**TASK TO COMPLETE**
All of the records should be given again exactly as they appear.

Transcribed page contents:

+++

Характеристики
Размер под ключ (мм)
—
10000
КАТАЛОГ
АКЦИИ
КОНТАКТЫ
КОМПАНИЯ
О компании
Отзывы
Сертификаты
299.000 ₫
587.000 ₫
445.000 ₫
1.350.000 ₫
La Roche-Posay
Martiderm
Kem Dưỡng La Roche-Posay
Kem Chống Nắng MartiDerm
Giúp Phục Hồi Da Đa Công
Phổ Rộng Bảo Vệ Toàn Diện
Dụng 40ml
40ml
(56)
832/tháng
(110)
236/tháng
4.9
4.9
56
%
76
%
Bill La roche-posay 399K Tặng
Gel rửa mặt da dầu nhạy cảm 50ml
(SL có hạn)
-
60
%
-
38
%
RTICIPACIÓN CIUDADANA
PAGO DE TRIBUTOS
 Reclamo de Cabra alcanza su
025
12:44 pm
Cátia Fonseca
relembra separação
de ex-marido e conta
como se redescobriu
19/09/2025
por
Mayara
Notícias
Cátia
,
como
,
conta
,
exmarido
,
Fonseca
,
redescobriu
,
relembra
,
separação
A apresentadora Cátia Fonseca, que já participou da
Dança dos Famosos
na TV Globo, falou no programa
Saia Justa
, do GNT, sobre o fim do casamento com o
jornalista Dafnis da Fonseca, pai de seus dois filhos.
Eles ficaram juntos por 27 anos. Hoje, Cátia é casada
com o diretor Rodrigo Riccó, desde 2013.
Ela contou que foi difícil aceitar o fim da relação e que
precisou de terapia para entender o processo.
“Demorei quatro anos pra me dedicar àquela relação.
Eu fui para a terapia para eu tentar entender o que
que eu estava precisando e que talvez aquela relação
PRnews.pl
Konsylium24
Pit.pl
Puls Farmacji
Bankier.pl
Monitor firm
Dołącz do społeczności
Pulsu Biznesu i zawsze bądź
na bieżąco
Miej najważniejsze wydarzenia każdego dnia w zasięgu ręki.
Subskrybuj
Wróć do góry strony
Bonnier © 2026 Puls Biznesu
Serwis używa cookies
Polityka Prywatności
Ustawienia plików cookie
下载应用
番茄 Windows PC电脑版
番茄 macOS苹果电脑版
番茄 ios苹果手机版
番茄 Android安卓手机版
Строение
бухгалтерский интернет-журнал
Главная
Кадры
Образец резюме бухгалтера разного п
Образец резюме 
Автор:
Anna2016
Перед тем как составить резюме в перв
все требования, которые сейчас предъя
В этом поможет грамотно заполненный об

+++

**WORKED SOLUTION**
Характеристики
Размер под ключ (мм)
—
10000
КАТАЛОГ
АКЦИИ
КОНТАКТЫ
КОМПАНИЯ
О компании
Отзывы
Сертификаты
299.000 ₫
587.000 ₫
445.000 ₫
1.350.000 ₫
La Roche-Posay
Martiderm
Kem Dưỡng La Roche-Posay
Kem Chống Nắng MartiDerm
Giúp Phục Hồi Da Đa Công
Phổ Rộng Bảo Vệ Toàn Diện
Dụng 40ml
40ml
(56)
832/tháng
(110)
236/tháng
4.9
4.9
56
%
76
%
Bill La roche-posay 399K Tặng
Gel rửa mặt da dầu nhạy cảm 50ml
(SL có hạn)
-
60
%
-
38
%
RTICIPACIÓN CIUDADANA
PAGO DE TRIBUTOS
 Reclamo de Cabra alcanza su
025
12:44 pm
Cátia Fonseca
relembra separação
de ex-marido e conta
como se redescobriu
19/09/2025
por
Mayara
Notícias
Cátia
,
como
,
conta
,
exmarido
,
Fonseca
,
redescobriu
,
relembra
,
separação
A apresentadora Cátia Fonseca, que já participou da
Dança dos Famosos
na TV Globo, falou no programa
Saia Justa
, do GNT, sobre o fim do casamento com o
jornalista Dafnis da Fonseca, pai de seus dois filhos.
Eles ficaram juntos por 27 anos. Hoje, Cátia é casada
com o diretor Rodrigo Riccó, desde 2013.
Ela contou que foi difícil aceitar o fim da relação e que
precisou de terapia para entender o processo.
“Demorei quatro anos pra me dedicar àquela relação.
Eu fui para a terapia para eu tentar entender o que
que eu estava precisando e que talvez aquela relação
PRnews.pl
Konsylium24
Pit.pl
Puls Farmacji
Bankier.pl
Monitor firm
Dołącz do społeczności
Pulsu Biznesu i zawsze bądź
na bieżąco
Miej najważniejsze wydarzenia każdego dnia w zasięgu ręki.
Subskrybuj
Wróć do góry strony
Bonnier © 2026 Puls Biznesu
Serwis używa cookies
Polityka Prywatności
Ustawienia plików cookie
下载应用
番茄 Windows PC电脑版
番茄 macOS苹果电脑版
番茄 ios苹果手机版
番茄 Android安卓手机版
Строение
бухгалтерский интернет-журнал
Главная
Кадры
Образец резюме бухгалтера разного п
Образец резюме 
Автор:
Anna2016
Перед тем как составить резюме в перв
все требования, которые сейчас предъя
В этом поможет грамотно заполненный об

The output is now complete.